Liber Inter Nos

3.5K 70 30
                                    


Minęło pięć dni. Pięć spokojnych dni. Emma przestała panikować i wybierać suknię w jakiej będzie leżeć w trumnie, Landon nie poruszał nawet tego tematu, a po psychopacie nie było śladu. Właśnie wybrzmiał dzwonek oznaczający koniec męczarni na dziś. Wyszłam z sali i poszłam do swojej szafki zabrać książki, które będą mi potrzebne na ten weekend.

- Znowu mnie unikałaś- zamknęłam szafkę, a ku moim oczom stanął rudowłosy chłopak. Archie. Znowu? Ten chłopak ma jakieś urojenia! Nawet zapomniałam o jego istnieniu - Dzisiaj jest mecz i mam nadzieję, że się pojawisz. A jeśli ci to nie wystarcza to naszą tradycją jest impreza, po każdym wygranym meczu u kapitana drużyny.

- A co jeśli przegracie? - spytałam patrząc się na chłopaka.

- My nigdy nie przegrywamy- oznajmił pewnie - Poza tym dalej nie spłaciłaś długu, odkąd cię odwiozłem.

- A ty nie miałeś być przypadkiem bardziej dobroduszny i bezinteresowny? - spytałam, po czym dodałam- Dobrze, przyjdę na mecz i nie będę już twoją dłużniczką. O której?

- O 18 - odpowiedział - Do zobaczenia- Rzucił i odszedł.

Mam wrażenie, że ten chłopak mnie prześladuje! Oczywiście zgodziłam się z grzeczności i przy okazji, żeby już mi niczego nie wypominał. Nie będę jego dłużniczką!

- Czy ty właśnie rozmawiałaś z Archiem? - spytała podchodząc zadowolona Taylor.

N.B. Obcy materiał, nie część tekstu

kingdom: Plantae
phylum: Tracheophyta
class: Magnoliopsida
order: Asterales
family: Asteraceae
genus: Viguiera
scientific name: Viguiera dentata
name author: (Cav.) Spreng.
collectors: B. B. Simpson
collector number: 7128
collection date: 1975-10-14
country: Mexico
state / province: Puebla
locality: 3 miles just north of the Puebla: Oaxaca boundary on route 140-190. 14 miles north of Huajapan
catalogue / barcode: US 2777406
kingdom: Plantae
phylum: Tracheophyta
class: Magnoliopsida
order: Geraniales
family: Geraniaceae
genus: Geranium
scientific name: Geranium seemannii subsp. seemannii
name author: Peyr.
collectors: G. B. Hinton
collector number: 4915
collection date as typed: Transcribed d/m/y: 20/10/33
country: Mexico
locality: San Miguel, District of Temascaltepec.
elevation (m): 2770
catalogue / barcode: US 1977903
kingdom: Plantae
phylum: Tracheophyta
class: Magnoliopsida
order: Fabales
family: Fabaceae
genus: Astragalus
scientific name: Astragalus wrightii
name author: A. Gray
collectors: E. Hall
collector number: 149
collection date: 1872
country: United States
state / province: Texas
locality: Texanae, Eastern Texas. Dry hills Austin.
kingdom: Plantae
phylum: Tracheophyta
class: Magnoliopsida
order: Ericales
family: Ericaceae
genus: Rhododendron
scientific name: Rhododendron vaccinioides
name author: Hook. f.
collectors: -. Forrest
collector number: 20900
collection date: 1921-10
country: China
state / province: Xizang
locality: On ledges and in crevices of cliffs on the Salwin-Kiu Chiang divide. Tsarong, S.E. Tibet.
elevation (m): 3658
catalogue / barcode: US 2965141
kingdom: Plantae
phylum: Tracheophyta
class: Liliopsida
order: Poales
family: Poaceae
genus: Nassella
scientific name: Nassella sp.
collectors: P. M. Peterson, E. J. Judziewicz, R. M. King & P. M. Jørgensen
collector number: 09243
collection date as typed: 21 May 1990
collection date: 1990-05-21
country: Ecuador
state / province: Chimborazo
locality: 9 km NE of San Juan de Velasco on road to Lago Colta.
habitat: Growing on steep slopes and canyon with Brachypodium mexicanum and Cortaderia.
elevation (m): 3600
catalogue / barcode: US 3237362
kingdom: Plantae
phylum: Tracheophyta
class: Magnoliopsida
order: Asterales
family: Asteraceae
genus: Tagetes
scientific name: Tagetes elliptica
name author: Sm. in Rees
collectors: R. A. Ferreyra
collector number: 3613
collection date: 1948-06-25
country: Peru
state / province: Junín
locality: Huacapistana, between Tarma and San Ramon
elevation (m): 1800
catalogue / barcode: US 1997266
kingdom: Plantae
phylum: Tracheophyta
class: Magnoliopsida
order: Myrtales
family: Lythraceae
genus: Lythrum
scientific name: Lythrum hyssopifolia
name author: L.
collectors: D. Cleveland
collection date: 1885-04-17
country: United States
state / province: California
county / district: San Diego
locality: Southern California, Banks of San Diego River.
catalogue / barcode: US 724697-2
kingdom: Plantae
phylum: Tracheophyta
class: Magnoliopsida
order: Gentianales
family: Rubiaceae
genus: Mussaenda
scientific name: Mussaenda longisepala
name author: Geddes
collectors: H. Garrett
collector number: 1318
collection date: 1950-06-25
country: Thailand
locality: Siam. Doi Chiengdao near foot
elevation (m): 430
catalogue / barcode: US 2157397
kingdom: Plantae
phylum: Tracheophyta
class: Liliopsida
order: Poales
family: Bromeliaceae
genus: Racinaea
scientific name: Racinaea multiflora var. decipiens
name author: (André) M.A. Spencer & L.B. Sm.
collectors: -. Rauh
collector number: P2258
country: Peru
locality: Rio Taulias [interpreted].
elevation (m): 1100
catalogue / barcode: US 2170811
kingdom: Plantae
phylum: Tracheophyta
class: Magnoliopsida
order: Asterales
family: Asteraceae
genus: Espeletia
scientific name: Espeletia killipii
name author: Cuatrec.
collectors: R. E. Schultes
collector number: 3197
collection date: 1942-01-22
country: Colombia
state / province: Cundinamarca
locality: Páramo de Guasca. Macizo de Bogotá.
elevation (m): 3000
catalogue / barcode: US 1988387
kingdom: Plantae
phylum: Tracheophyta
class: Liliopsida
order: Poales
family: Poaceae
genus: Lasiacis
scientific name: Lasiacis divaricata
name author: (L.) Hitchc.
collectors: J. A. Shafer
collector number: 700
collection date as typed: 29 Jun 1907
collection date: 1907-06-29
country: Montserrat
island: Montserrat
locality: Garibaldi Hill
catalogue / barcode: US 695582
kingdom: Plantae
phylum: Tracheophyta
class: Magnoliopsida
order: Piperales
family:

- Idziemy dzisiaj na mecz.

***

Ludzi było pełno, jeszcze więcej, niż na co dzień w szkole. Wszyscy ubrani byli w barwy szkoły. Razem z Emmą obeszłyśmy szkołę i weszłyśmy na trybuny przy boisku.

- Tak właściwie... To jak w ogóle nazywa się nasza drużyna - spytałam dziewczyny stojącej obok mnie.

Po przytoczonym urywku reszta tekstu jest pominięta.